*** Material for this exercise Section Begins ***
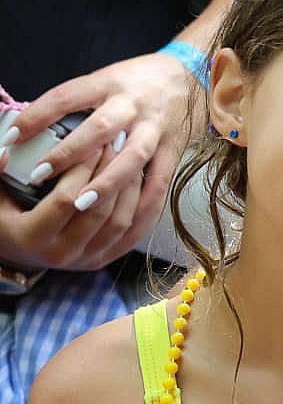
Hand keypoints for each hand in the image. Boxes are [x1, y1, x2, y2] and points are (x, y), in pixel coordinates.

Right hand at [0, 145, 132, 271]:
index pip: (65, 200)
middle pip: (99, 211)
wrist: (17, 253)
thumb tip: (5, 151)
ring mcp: (87, 260)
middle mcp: (62, 254)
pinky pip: (135, 233)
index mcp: (32, 238)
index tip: (91, 144)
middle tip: (117, 144)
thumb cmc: (3, 218)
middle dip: (111, 173)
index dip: (81, 170)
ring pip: (122, 221)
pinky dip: (145, 207)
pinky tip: (146, 182)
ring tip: (131, 157)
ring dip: (131, 187)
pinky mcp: (105, 259)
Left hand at [7, 51, 197, 263]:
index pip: (66, 97)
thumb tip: (28, 128)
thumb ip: (74, 105)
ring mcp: (156, 128)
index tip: (11, 137)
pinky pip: (160, 180)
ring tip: (81, 203)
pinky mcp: (174, 149)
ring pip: (133, 157)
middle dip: (69, 153)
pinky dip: (143, 203)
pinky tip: (124, 222)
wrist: (190, 75)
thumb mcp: (103, 80)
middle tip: (39, 174)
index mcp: (109, 84)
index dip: (37, 116)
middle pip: (101, 128)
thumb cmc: (136, 82)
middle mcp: (133, 104)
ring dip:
*** Material for this exercise Section Ends ***
Keep to the lines from the one containing "pinky mcp: (105, 259)" to the end of the entries above, and retype them exactly.

▶ _Answer space_
pinky mcp: (105, 259)
Left hand at [7, 51, 197, 263]:
index pip: (66, 97)
thumb tip: (28, 128)
thumb ip: (74, 105)
ring mcp: (156, 128)
index tip: (11, 137)
pinky pip: (160, 180)
ring tip: (81, 203)
pinky mcp: (174, 149)
ring pip: (133, 157)
middle dip: (69, 153)
pinky dip: (143, 203)
pinky tip: (124, 222)
wrist: (190, 75)
thumb mcp: (103, 80)
middle tip: (39, 174)
index mcp: (109, 84)
index dip: (37, 116)
middle pip: (101, 128)
thumb cmc: (136, 82)
middle mcp: (133, 104)
ring dip:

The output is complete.